- Task item -
Copy all the records word for word, apart from any pictures.

- Provided data -
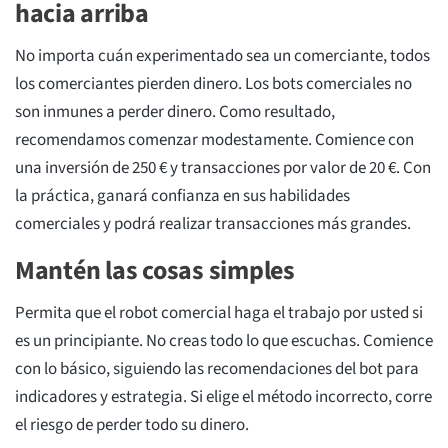
hacia arriba
No importa cuán experimentado sea un comerciante, todos
los comerciantes pierden dinero. Los bots comerciales no
son inmunes a perder dinero. Como resultado,
recomendamos comenzar modestamente. Comience con
una inversión de 250 € y transacciones por valor de 20 €. Con
la práctica, ganará confianza en sus habilidades
comerciales y podrá realizar transacciones más grandes.
Mantén las cosas simples
Permita que el robot comercial haga el trabajo por usted si
es un principiante. No creas todo lo que escuchas. Comience
con lo básico, siguiendo las recomendaciones del bot para
indicadores y estrategia. Si elige el método incorrecto, corre
el riesgo de perder todo su dinero.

- Written response -
hacia arriba
No importa cuán experimentado sea un comerciante, todos
los comerciantes pierden dinero. Los bots comerciales no
son inmunes a perder dinero. Como resultado,
recomendamos comenzar modestamente. Comience con
una inversión de 250 € y transacciones por valor de 20 €. Con
la práctica, ganará confianza en sus habilidades
comerciales y podrá realizar transacciones más grandes.
Mantén las cosas simples
Permita que el robot comercial haga el trabajo por usted si
es un principiante. No creas todo lo que escuchas. Comience
con lo básico, siguiendo las recomendaciones del bot para
indicadores y estrategia. Si elige el método incorrecto, corre
el riesgo de perder todo su dinero.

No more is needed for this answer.